_Excerpt_
Opinion: Students should return to full in-person school

Keithan Sharp, Editor-in-chief

We, as high school students in America, have been forgotten. The global COVID-19 outbreak brought the entire world to a halt, and high school students were disproportionately affected. School systems throughout the nation bickered about how best to educate, while also integrating new safety measures. The irony is that these safety measures are the sole cause behind a spike in anxiety, depression and mental health. According to the Centers for Disease Control, one in four young adults have considered suicide due to the Coronavirus pandemic. 

School districts, especially Blue Valley, had the opportunity to be trailblazers and demonstrate how much they care for their students’ well-being. Instead, their response worsened the mental health crisis. Students have not interacted with people their own age in months, and teenagers are growing accustomed to isolating in their rooms, completely locked out of their circle of support and friendship. I am not naive enough to believe every student has adhered to the social distancing and mask requirements, but even if students are seeing their friends, they are losing the opportunity to talk to people they aren’t the closest to and missing those random conversations in the hallway, the teacher-student connections that drive education, and the feeling of purpose, all of which have been lost by holding school online.

Adding to the hypocrisy in the administration’s response, athletics are allowed to continue, with no data supporting the decision. Parents pressured the school board into reversing their decision, but no focus was given to the real purpose of school: to educate and inspire students. Football players can square off and tackle each other every week, but those same players cannot go to class the next day. There is no science in this decision; it is merely convenience.

_Your tasks_
A: Condense the paragraph of the opinion piece on in-person school that begins "Adding to the hypocrisy" into a shorter version that keeps its main facts.
B: Carry on the opinion piece on returning to full in-person school, picking up right after its final sentence.

[Stored entries]
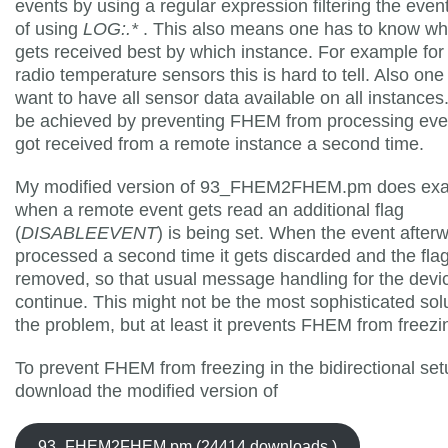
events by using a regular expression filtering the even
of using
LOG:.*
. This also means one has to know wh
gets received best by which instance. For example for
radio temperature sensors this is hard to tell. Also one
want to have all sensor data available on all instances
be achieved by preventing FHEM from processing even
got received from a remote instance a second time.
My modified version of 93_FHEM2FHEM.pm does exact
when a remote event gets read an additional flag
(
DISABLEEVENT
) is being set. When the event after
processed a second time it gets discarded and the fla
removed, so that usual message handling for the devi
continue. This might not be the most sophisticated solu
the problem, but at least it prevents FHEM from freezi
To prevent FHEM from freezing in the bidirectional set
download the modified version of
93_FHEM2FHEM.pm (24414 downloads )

_Answers by item_
A: The administration's response is hypocritical: athletics are allowed to continue with no data supporting that decision. Parents pressured the school board into reversing its decision, yet no attention went to the real purpose of school, which is educating and inspiring students. Football players can tackle each other every week but cannot go to class the next day. The decision rests on convenience, not science.

B:
The recent decision to move to a hybrid learning model, with the student body rotating between learning in-person and online, is a step in the right direction, but it is too little too late. Motivation has already been lost, and eliminating almost an entire quarter of in-person learning will have detrimental ramifications for students of all ages. A study conducted by the CDC found a “strong association between length of quarantine and Post Traumatic Stress Disorder symptoms, avoidance behavior, and anger.” Staring into a screen full of 20 pixelated boxes, forced to be on mute the entire time and being released to do hours of homework without instruction is not the education we deserve. 

The spread of Coronavirus will not be stopped by any precautionary measure, but that is not a reason to keep students isolated. Government data suggests that the COVID-19 death rate is minuscule in the population of school-aged children (only about 100 nation-wide), and Influenza consistently infects and kills more children. Science does not yet know why the infection rate is so different in children than adults, but the data proves the correlation. We should not fear and eliminate opportunities because of an astonishingly low child infection rate.

Think about all the memories that will never be made, the friendships that will never be formed and the lessons that will never be taught. We have been deprived of too much already. Consistency should be a requirement. If football can play, we should have dances. If private schools can learn in-person, so should public schools. Clearly, the district administration took the easy way out, and in doing so they failed each and every student who deserves the right to an education.